Eur. Phys. J. B 31, 553-561 (2003)
https://doi.org/10.1140/epjb/e2003-00065-y

Scaling behavior of a nonlinear oscillator with additive noise, white and colored

¹ Service de Physique Théorique, Centre d'Études de Saclay, 91191 Gif-sur-Yvette Cedex, France
² Institut de Recherche sur les Phénomènes Hors Équilibre, Université de Provence, 49 rue Joliot-Curie, BP 146, 13384 Marseille Cedex 13, France

Corresponding author: ^a mallick@spht.saclay.cea.fr

Received: 10 October 2002
Published online: 6 March 2003

Abstract

We study analytically and numerically the problem of a nonlinear mechanical oscillator with additive noise in the absence of damping.

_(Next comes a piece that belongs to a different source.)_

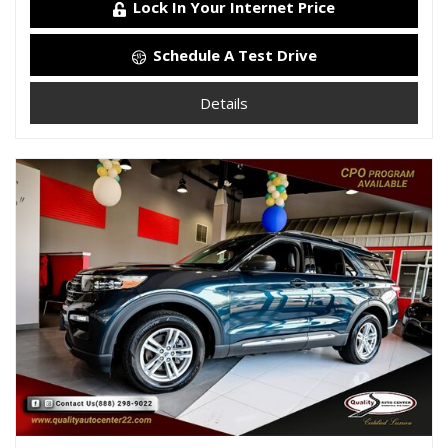
Lock In Your Internet Price
Schedule A Test Drive
Details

We show that the amplitude, the velocity and the energy of the oscillator grow algebraically with time. For Gaussian white noise, an analytical expression for the probability distribution function of the energy is obtained in the long-time limit. In the case of colored, Ornstein-Uhlenbeck noise, a self-consistent calculation leads to (different) anomalous diffusion exponents. Dimensional analysis yields the qualitative behavior of the prefactors (generalized diffusion constants) as a function of the correlation time.